Whatever the case, Gentle Ben went on to say that while these policies have had a positive affect so far, they may not be likely to have the same affect going forward. There were several problems with this form of monetary policy. First, he discussed the market impact saying, “One possible cost of conducting additional LSAPs is that these operations could impair the functioning of securities markets.” This is not an insignificant statement. The Fed Chairman is acknowledging the impact their policies have on markets and suggest that manipulation can have a long-term negative impact on the way securities markets function. Then the Trader in Chief counters that notion of improperly functioning markets by suggesting “that the Federal Reserve could incur financial losses should interest rates rise to an unexpected extent from a purely fiscal perspective, the odds are strong that the Fed’s asset purchases will make money for the taxpayers, reducing the federal deficit and debt.” It is good to know that the Fed is comfortable using taxpayer capital to trade. After acknowledging the potential problems with grand intervention he summarizes his comfort by saying, “At the same time, the costs of nontraditional policies, when considered carefully, appear manageable, implying that we should not rule out the further use of such policies if economic conditions warrant.” And with this statement the door is open to future QE despite the concerns noted.

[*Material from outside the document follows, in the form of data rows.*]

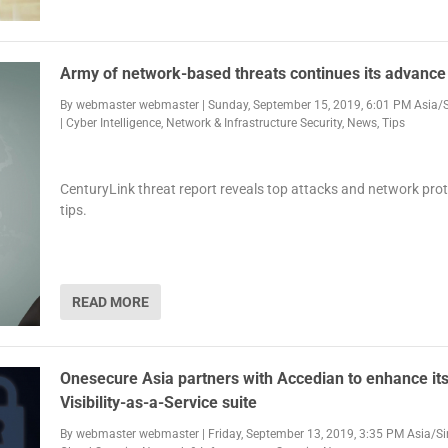
Army of network-based threats continues its advance
By
webmaster webmaster
|
Sunday, September 15, 2019, 6:01 PM Asia/
|
Cyber Intelligence
,
Network & Infrastructure Security
,
News
,
Tips
CenturyLink threat report reveals top attacks and network pro
tips.
READ MORE
Onesecure Asia partners with Accedian to enhance it
Visibility-as-a-Service suite
By
webmaster webmaster
|
Friday, September 13, 2019, 3:35 PM Asia/S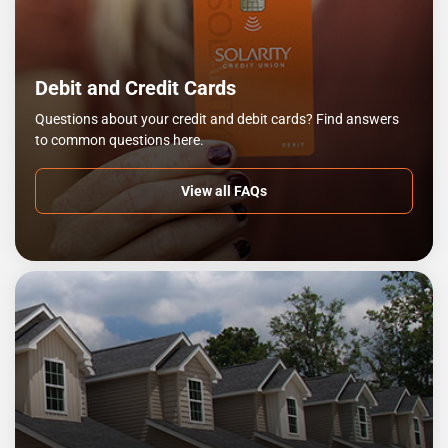
Debit and Credit Cards
Questions about your credit and debit cards? Find answers
to common questions here.
View all FAQs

What we learned from the Jackson Hole speech is that the Fed believes unconventional policy can help stabilize the economy but alone it won’t achieve their goals for stable prices and full employment. They have been able to achieve low inflation (at least by the government’s own measure) but the full employment picture will remain elusive without the fiscal policy help that Chairman Bernanke mentioned during his Friday speech. Bernanke gave a shout out to his government colleagues in Congress and the Administration saying “fiscal policy at both the federal and state levels is a headwind…and the fiscal cliff and debt ceiling issues are probably restraining activity.”
Why does it all matter? Because these unconventional actions from the Fed, even when in the form of bond purchases has resulted in a weaker dollar which subsequently led to an increase in stock and commodities prices. The problem is that a weaker dollar isn’t good for the economy long-term and each subsequent form of QE has resulted in a smaller boost to asset prices (We’ve discussed this in greater detail in our second quarter 2012 market commentary here). Market participants have now lowered their expectations for Fed action with a weekend poll indicating that money managers now believe there is a 40% chance of action versus the 70% at the beginning of last week. We’ll get more information from Europe this week on the 6th and will have to see if similar intervention benefits are suggested.